Two weeks after Precious Daughter was born, my stepfather, having been released shortly before, decided he was putting the family home on the market and moving in with one of his sons. I remember my friend M calling me to tell me there was a Dumpster in front of the house and my step-buttheads were loading the thing with everything they could grab.
Dear Lord, I am almost ashamed to admit that this is me with too much fuzzy hair and those horsey hard yellow teeth. No amount of bleaching has made them any whiter.
The only redeeming thing about this photo is the Gunne Sax blouse. I was a junkie for Gunne Sax, and I had at least three of these things. I even had a "vintage" Gunne Sax formal gown that belonged to an aunt or some such thing, and I always dreamed of wearing it to my prom. Instead, I wore it in the school's musical production of Barnum, because it perfectly fit the timeline in the story. When I ripped out the hem and stained it with stage makeup, that was the end of my prom gown.
And I can see that the Blogger spacing is going to go all weird, and I'm not going to fuss with it. This is going to be a long post, and I'm not going to fiddle with formatting.
See that guy on the left? I carried a huge crush on him until he graduated. He was my first-ever kiss (on the cheek, waiting for the "late bus" after school), and I rode that bus home in the clouds. He, unfortunately, had this weird timeline in his head that every girlfriend carried a 90-day warranty, and he ditched me without much cause to move on to the girl in the nxt group of photos. She happened to become a good friend of mine. Oh, I envied her! But then, 90 days later, he dropped her too. In my mind, I then called him Fickle F, the F standing in for his last name and not the four-letter word.
The guy on the right? He was, at the time, close friends with the guy on the left, and if memory serves me well (it rarely does, but it tries), he was the second guy to ever kiss me. And while FF never bothered to write any sentiment on the back of his photo, the guy on the right did. "Hi. I love mountain climbing." R. I guess I need to mention here that I was a rather well-endowed teen. I'll leave the math to you.

******************************

## Problems
**A.** In the blog post, which school production did the writer wear the vintage Gunne Sax formal gown in?
**B.** Copy the records from their first line through the line that contains "v(0, 166.05) *", including both of those lines.
The blog post and the records have no connection to each other.

******************************

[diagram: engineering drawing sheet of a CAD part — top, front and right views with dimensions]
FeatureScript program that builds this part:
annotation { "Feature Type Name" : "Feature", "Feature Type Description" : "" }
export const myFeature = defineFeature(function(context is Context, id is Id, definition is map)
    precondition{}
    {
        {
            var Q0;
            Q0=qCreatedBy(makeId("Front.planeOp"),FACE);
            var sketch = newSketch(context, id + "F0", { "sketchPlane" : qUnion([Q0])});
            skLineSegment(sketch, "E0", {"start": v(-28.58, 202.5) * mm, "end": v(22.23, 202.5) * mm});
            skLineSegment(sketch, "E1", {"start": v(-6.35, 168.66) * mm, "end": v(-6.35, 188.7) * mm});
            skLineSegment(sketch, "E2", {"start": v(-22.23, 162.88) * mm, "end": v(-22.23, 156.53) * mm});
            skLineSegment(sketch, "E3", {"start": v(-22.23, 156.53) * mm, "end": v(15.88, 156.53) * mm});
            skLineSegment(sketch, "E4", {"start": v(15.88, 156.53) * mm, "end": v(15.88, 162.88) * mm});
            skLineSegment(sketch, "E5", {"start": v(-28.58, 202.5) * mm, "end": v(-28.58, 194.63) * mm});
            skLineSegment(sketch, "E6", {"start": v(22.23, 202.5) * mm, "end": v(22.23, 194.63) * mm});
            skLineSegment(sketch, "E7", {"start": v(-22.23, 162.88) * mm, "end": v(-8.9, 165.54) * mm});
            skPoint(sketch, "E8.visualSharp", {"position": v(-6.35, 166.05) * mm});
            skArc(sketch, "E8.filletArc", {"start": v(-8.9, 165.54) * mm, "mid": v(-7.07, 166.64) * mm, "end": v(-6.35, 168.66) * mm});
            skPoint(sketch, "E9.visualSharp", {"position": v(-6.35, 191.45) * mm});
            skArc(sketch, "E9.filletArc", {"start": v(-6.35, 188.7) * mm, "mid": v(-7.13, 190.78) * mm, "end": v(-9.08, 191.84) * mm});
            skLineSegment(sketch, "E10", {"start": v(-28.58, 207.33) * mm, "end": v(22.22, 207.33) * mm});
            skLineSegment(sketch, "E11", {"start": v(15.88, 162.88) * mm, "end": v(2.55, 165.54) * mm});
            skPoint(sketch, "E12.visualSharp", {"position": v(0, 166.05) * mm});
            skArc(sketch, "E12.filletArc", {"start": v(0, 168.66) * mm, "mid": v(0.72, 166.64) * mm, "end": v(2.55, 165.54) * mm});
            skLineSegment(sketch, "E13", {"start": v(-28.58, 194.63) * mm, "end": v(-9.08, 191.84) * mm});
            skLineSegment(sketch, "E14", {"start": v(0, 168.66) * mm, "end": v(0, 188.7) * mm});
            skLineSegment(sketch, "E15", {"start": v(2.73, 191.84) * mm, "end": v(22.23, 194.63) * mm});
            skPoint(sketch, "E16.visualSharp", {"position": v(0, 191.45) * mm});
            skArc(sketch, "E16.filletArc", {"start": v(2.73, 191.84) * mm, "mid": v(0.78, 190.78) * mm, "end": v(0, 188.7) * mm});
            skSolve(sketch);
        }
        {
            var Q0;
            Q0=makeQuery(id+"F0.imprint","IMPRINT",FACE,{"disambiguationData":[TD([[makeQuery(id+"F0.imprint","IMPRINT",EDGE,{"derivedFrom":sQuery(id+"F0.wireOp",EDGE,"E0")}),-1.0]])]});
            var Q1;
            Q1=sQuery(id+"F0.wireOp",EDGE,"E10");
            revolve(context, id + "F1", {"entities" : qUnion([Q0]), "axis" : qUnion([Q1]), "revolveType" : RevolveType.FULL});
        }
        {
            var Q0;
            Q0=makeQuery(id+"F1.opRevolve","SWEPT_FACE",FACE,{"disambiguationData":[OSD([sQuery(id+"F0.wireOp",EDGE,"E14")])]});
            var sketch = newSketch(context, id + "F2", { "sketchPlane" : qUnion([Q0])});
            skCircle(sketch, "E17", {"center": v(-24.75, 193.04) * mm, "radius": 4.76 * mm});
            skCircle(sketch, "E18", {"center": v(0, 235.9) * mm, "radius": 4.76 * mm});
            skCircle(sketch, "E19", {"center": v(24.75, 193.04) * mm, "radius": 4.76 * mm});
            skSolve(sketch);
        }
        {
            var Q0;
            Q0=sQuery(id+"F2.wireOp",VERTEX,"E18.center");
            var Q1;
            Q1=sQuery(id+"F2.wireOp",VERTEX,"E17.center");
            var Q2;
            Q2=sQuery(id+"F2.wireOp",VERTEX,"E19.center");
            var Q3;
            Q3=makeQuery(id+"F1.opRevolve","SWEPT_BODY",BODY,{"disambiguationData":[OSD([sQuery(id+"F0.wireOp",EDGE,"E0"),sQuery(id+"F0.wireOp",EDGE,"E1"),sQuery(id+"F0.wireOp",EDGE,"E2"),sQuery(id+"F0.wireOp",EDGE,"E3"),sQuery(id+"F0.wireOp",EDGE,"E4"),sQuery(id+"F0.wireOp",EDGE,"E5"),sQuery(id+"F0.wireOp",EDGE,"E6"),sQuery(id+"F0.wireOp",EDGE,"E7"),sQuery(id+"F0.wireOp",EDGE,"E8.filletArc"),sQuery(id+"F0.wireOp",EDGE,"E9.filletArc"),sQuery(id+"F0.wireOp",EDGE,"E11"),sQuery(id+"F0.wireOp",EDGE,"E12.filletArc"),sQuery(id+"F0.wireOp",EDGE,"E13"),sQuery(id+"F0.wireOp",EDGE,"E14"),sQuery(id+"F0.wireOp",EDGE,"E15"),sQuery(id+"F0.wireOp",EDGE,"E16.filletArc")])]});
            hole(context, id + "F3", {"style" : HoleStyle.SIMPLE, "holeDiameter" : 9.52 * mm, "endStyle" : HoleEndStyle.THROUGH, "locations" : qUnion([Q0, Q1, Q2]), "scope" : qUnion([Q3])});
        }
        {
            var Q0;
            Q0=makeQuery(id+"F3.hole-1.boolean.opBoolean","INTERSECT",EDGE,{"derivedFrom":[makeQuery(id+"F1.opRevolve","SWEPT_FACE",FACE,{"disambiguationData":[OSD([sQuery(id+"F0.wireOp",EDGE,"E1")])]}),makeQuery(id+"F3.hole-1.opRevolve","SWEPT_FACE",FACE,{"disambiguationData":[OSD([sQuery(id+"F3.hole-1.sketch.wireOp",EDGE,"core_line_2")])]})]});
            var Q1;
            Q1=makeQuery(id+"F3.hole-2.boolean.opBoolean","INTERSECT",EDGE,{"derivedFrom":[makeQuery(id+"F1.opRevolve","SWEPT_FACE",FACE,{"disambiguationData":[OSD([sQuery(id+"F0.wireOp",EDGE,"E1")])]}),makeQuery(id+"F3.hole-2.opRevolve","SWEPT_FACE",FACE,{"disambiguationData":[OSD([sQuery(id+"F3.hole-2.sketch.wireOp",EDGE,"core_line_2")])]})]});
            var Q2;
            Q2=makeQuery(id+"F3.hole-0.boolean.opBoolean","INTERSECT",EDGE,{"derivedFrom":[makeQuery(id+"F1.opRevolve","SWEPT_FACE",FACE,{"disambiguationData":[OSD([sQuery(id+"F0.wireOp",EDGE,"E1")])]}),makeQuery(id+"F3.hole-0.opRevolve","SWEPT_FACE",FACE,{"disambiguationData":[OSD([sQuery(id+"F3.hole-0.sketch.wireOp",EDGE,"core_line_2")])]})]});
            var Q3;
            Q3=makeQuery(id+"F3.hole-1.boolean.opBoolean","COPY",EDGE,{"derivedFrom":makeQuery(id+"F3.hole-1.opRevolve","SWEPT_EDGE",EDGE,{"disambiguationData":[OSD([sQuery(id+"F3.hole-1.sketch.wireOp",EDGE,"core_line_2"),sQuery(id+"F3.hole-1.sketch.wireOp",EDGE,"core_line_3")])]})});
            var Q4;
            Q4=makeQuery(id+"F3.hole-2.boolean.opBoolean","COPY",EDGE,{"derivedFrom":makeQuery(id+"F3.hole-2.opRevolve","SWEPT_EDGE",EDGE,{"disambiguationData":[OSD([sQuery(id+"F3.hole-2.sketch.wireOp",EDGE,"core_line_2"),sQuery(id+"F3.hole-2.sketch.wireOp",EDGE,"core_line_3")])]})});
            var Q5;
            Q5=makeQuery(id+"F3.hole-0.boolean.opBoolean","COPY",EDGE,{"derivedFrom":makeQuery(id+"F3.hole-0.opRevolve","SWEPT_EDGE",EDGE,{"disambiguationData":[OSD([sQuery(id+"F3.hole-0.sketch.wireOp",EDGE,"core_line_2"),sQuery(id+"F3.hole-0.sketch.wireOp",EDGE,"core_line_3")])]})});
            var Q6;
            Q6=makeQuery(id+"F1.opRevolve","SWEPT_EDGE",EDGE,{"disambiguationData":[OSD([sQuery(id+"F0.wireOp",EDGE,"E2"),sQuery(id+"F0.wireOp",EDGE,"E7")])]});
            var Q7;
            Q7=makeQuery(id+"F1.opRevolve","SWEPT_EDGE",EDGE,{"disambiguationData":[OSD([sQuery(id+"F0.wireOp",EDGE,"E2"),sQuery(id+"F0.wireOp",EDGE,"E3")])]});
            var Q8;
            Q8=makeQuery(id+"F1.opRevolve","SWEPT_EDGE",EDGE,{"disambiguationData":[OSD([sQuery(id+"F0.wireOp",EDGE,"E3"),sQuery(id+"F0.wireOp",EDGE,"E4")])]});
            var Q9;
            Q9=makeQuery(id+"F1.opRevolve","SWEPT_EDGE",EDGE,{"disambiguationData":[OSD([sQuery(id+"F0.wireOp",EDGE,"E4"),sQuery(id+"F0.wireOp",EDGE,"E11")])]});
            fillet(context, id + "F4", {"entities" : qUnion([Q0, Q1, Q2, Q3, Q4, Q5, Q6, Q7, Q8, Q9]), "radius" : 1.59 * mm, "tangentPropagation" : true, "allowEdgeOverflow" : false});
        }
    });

******************************

## Problem solutions
**A.** The school's musical production of Barnum.

**B.**
[diagram: engineering drawing sheet of a CAD part — top, front and right views with dimensions]
FeatureScript program that builds this part:
annotation { "Feature Type Name" : "Feature", "Feature Type Description" : "" }
export const myFeature = defineFeature(function(context is Context, id is Id, definition is map)
    precondition{}
    {
        {
            var Q0;
            Q0=qCreatedBy(makeId("Front.planeOp"),FACE);
            var sketch = newSketch(context, id + "F0", { "sketchPlane" : qUnion([Q0])});
            skLineSegment(sketch, "E0", {"start": v(-28.58, 202.5) * mm, "end": v(22.23, 202.5) * mm});
            skLineSegment(sketch, "E1", {"start": v(-6.35, 168.66) * mm, "end": v(-6.35, 188.7) * mm});
            skLineSegment(sketch, "E2", {"start": v(-22.23, 162.88) * mm, "end": v(-22.23, 156.53) * mm});
            skLineSegment(sketch, "E3", {"start": v(-22.23, 156.53) * mm, "end": v(15.88, 156.53) * mm});
            skLineSegment(sketch, "E4", {"start": v(15.88, 156.53) * mm, "end": v(15.88, 162.88) * mm});
            skLineSegment(sketch, "E5", {"start": v(-28.58, 202.5) * mm, "end": v(-28.58, 194.63) * mm});
            skLineSegment(sketch, "E6", {"start": v(22.23, 202.5) * mm, "end": v(22.23, 194.63) * mm});
            skLineSegment(sketch, "E7", {"start": v(-22.23, 162.88) * mm, "end": v(-8.9, 165.54) * mm});
            skPoint(sketch, "E8.visualSharp", {"position": v(-6.35, 166.05) * mm});
            skArc(sketch, "E8.filletArc", {"start": v(-8.9, 165.54) * mm, "mid": v(-7.07, 166.64) * mm, "end": v(-6.35, 168.66) * mm});
            skPoint(sketch, "E9.visualSharp", {"position": v(-6.35, 191.45) * mm});
            skArc(sketch, "E9.filletArc", {"start": v(-6.35, 188.7) * mm, "mid": v(-7.13, 190.78) * mm, "end": v(-9.08, 191.84) * mm});
            skLineSegment(sketch, "E10", {"start": v(-28.58, 207.33) * mm, "end": v(22.22, 207.33) * mm});
            skLineSegment(sketch, "E11", {"start": v(15.88, 162.88) * mm, "end": v(2.55, 165.54) * mm});
            skPoint(sketch, "E12.visualSharp", {"position": v(0, 166.05) * mm});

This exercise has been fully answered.